Zwei Beispiele, die dies verdeutlichen:
Erfolgreich mit “Guerilla-Taktik” – Von der Idee zum Produkt
Im Interview erläutert der Innovationsmanager von Bernina unter anderem, warum sich das Unternehmen vor einigen Jahren dafür entschieden hat, die Stelle des Innovationsmanagers zu schaffen und welchen Erfolg Bernina dadurch verzeichnen konnte.
http://bit.ly/kxTdBF
WD-40 Company – Hier sind alle innovativ (auch der CEO)
Das folgende Video zeigt, wie der CEO mit ins Boot geholt wurde, damit alle im Unternehmen die Innovationsinitiative als Chance, zur Entwicklung des Unternehmens beizutragen, begreifen. Auch hier ist der Erfolg auf das Engagement der Innovationsmanagerin zurückzuführen.
http://bit.ly/jvcQHD
@Patrick: Da bin ich ganz bei dir. Innovationen funktionieren nur mit ständiger Rückendeckung der obersten Führungsebene – und mit massiver interner Kommunikation. Denn ich habe immer wieder die Erfahrung gemacht, dass Mitarbeiter nicht glauben, dass ihre Ideen wirklich gefragt sind; die „Initiative“ des Vorstandes also eher als temporäres Problem abgetan wird.
Hallo
ich werde nächstens einen Innovations Workshop angehen und ich habe mal so einen Witz gesehen den ich zeigen wollte. Das war so ein aufgehängter Reifen und so ca. 6 Bilder dazu, jedesmal ein bisschen anderst. Gestartet irgendwie bei Was der Kunde wollte, Was der Vekauf verkaufte, dann was Marketing beworb, dann was die produktion produzierte etc. etc., das 1. Bild was der Kunde wollte und das letzte Bild was der Kunde bekam, waren dann natürlich völlig anderst….
Hat jemand diese Geschichte als Bidlfolge?
beste Güsse John Zoellin
j.zoellin@bluewin.ch
Hallo John,
vielleicht hast Du dieses Bild gemeint: http://www.flickr.com/photos/cappellmeister/5921913/
Grüße
Thorsten
Lieber Zoellin,
da kann ich dir leider nicht helfen.
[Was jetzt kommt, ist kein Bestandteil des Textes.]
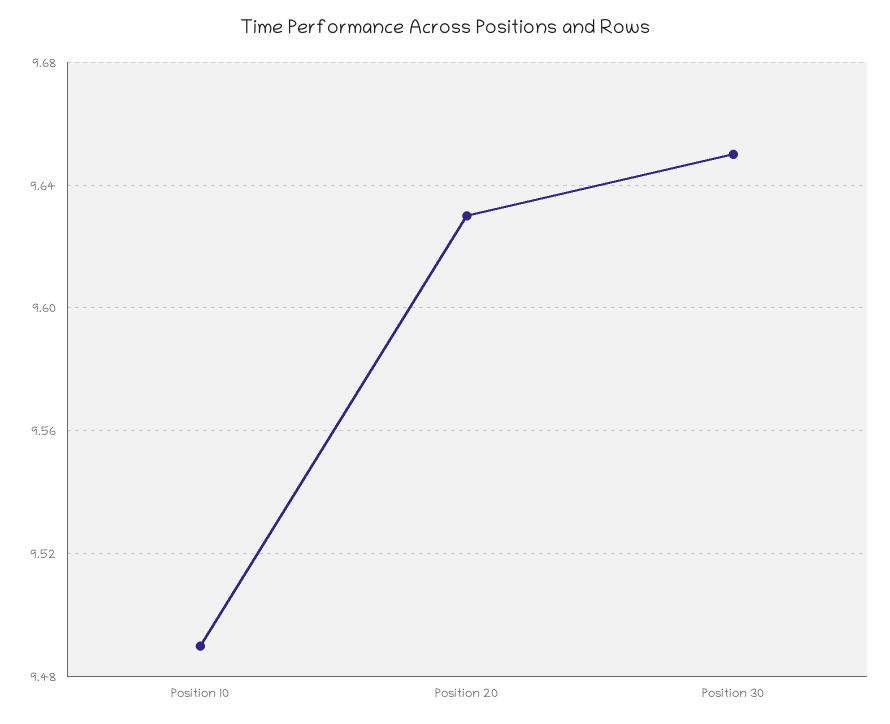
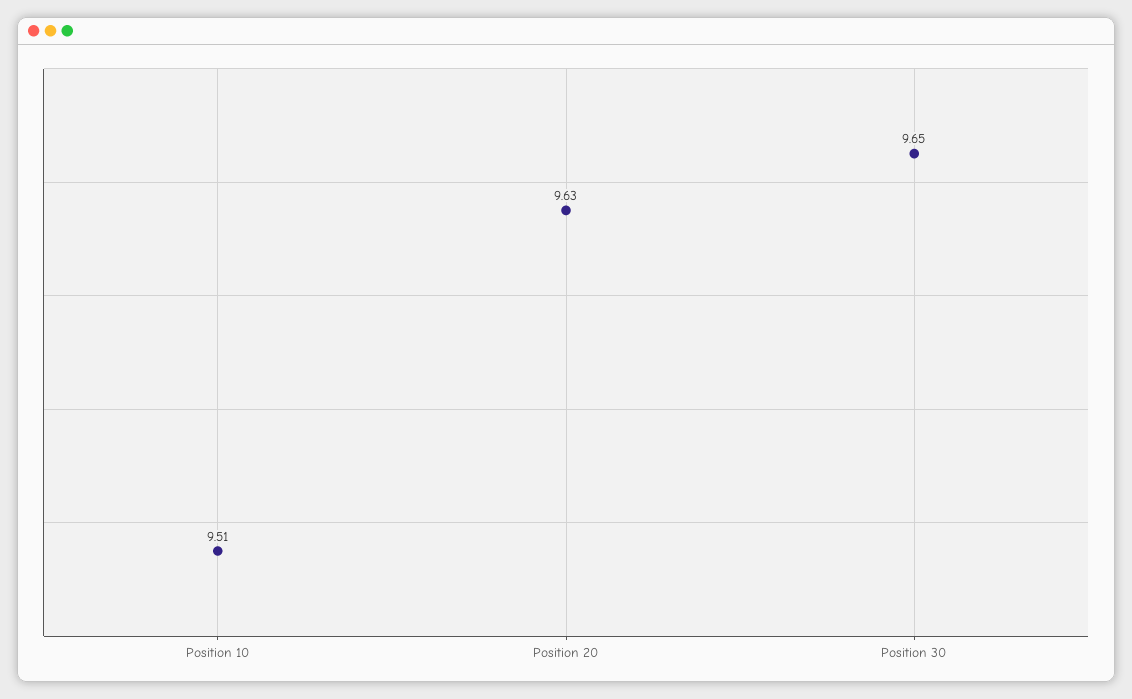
  {
-   "Position 10": 9.49,
+   "Position 10": 9.51,
    "Position 20": 9.63,
    "Position 30": 9.65
  }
Aber vielleicht kannst du mit den folgenden Alternativen was anfangen:
http://tomfishburne.com/2006/06/death-by-a-thousand-cuts.html
Immer wieder schön…das Filmchen :-)
Innovationsmanager haben es tatsächlich oft schwer, und der anfängliche Idealismus wird zwischen Unternehmensbürokratie und -politik zerrieben.
Der Blogbeitrag Fünf Märchen der Innovationsfähigkeit beschäftigt sich mit dem selben Thema.
Danke Graham für den in der tat lesenswerten Link.